Ben Mann


Why AI research may be accelerating faster than experts realize

For the last nine months I’ve immersed myself in AI research. What I’ve learned has changed how I see the world and the role I want to play in it. For example, when I see people developing habits or learning new skills, I think of reinforcement learning strategies I’ve read about. When I consider what problems I want to work on, they are AI problems. It is a paradigm shift from telling the computer what to do, to telling the computer what you want.

The AI hype train is operating at full steam. Investment in AI startups increased 8x from 2012 to 2016. Many AI researchers downplay progress because our current techniques are much more fragile than the lay public realize. It takes a deep knowledge of a large set of mathematical underpinnings and tricks to get even the simplest networks training.

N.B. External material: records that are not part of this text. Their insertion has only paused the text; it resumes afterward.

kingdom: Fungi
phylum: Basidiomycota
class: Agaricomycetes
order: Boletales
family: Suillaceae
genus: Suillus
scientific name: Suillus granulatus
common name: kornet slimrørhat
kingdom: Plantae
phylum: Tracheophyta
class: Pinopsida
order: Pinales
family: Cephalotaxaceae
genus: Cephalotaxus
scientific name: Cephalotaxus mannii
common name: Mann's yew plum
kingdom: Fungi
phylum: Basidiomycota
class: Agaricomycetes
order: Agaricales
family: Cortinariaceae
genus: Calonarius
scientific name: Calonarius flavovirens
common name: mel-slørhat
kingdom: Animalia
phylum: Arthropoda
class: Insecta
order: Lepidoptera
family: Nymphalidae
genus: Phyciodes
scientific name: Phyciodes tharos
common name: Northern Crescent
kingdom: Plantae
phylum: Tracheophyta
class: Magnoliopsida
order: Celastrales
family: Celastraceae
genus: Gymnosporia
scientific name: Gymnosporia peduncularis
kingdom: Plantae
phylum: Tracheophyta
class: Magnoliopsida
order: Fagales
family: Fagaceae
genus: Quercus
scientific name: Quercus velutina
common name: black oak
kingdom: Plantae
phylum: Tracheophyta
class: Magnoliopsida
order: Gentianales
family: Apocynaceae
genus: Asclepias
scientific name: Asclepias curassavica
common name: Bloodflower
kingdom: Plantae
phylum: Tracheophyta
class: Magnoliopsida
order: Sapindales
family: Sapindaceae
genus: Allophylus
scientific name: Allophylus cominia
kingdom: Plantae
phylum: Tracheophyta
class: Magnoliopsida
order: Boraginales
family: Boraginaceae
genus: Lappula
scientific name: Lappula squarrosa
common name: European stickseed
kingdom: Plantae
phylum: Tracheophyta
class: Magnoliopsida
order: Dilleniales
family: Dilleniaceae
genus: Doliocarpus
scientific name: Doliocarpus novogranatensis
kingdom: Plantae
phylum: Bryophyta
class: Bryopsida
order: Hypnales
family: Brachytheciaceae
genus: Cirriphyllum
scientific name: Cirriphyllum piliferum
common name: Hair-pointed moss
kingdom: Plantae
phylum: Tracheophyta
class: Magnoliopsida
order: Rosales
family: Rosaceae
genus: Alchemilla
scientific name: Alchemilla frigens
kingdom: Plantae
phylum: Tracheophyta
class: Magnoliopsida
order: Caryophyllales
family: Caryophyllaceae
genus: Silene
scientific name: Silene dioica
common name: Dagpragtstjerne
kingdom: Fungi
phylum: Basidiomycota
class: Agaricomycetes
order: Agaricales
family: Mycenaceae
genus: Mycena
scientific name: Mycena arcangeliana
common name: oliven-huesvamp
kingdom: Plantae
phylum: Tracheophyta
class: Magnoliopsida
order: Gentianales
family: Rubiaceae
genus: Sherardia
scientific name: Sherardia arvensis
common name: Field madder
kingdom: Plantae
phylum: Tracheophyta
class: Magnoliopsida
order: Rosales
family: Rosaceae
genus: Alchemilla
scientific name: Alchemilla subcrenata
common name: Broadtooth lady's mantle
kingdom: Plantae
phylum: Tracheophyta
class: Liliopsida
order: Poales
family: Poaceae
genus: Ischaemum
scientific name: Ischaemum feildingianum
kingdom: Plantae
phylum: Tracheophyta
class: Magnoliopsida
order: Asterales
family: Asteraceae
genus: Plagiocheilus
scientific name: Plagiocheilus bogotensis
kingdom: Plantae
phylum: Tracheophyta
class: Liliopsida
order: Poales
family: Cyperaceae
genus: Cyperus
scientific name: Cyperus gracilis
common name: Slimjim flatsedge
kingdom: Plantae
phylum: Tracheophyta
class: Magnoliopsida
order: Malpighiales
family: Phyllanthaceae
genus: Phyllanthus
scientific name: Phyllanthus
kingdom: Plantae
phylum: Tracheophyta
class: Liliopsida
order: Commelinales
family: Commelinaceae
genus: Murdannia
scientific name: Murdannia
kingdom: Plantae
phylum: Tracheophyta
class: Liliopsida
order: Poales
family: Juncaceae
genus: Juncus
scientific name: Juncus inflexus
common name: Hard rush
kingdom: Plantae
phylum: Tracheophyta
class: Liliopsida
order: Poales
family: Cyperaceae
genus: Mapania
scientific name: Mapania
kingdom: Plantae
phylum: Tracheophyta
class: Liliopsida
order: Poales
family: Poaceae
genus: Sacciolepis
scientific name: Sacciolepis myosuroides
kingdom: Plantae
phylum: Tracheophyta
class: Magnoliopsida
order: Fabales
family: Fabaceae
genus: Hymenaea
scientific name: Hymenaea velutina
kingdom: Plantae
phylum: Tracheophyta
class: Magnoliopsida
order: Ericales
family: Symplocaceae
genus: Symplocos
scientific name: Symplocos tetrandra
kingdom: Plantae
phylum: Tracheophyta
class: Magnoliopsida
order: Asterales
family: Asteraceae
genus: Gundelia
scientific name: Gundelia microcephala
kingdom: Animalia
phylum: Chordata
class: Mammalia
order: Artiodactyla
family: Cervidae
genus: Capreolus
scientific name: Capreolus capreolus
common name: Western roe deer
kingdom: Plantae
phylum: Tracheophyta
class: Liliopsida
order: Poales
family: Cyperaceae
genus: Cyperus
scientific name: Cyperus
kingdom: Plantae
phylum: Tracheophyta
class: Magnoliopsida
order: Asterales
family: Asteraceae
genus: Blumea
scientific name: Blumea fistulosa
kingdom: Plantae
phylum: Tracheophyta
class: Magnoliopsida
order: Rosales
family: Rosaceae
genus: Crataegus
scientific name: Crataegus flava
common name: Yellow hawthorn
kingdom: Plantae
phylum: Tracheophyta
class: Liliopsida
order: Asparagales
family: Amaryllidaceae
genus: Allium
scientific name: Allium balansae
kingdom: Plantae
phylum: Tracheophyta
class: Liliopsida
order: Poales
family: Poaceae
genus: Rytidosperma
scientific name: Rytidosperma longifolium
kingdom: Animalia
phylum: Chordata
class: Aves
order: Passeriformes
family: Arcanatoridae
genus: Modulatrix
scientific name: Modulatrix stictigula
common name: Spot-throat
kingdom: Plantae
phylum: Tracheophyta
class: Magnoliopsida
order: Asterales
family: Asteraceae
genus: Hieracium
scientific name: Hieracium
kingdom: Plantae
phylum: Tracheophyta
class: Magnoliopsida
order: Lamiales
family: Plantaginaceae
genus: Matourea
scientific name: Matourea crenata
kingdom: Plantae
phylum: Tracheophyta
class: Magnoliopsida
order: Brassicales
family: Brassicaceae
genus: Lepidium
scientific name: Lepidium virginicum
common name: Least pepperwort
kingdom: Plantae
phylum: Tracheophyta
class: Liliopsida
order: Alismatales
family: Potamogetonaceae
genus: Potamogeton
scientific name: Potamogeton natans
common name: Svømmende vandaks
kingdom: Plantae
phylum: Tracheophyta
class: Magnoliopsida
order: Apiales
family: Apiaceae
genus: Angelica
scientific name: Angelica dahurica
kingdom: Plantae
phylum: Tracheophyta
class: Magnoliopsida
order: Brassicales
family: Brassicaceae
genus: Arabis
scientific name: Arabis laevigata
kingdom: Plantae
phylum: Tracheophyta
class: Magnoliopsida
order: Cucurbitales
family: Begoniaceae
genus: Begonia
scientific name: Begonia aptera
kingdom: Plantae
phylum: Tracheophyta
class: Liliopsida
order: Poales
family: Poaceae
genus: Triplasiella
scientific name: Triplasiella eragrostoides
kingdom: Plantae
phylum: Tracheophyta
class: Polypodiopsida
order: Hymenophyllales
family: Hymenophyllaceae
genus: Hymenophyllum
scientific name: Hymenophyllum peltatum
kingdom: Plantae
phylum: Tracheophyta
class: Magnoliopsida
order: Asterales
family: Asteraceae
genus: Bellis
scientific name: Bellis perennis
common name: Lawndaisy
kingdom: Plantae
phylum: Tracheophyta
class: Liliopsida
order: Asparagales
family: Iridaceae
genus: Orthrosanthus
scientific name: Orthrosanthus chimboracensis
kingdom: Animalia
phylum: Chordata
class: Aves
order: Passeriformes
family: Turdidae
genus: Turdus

That said, I want to share some of the recent breakthroughs. I was amazed when I read about them. They changed my estimate of how quickly AI is progressing.

Biological hints for neural net capability

Before I get into the AI research I want to cover some supporting biology research I came across while researching this post. Trends in the speed at which biological neural nets operate and the effect of increasing their size suggest there may be room for improvement. If there is such a thing as peak intelligence, it’s unlikely we’ve hit it already, either for AI in the form of artificial neural networks or biological neural networks.

Biological evolution is slow compared to our ability to simulate, and involves constraints like energy efficiency that computers don’t have to deal with. For example, if our brains and heads were bigger, we wouldn’t be able to fit through the birth canal. Neurons can’t fire very rapidly because they depend on neurotransmitter concentrations that need to be refreshed. Computer circuits can operate ~10 million times faster than neurons.

Research done this year shows that intelligence is strongly correlated with absolute number of neurons in the cortical areas of the brain. Density of these neurons also appears to be important, which makes sense since shorter connections means faster communication. The same researcher found humans likely have more neurons than almost any other animal, despite differences in brain size. Whales are an exception, but their brains are much less dense. It’s easy to imagine more and denser neurons could make an organism even smarter than a human.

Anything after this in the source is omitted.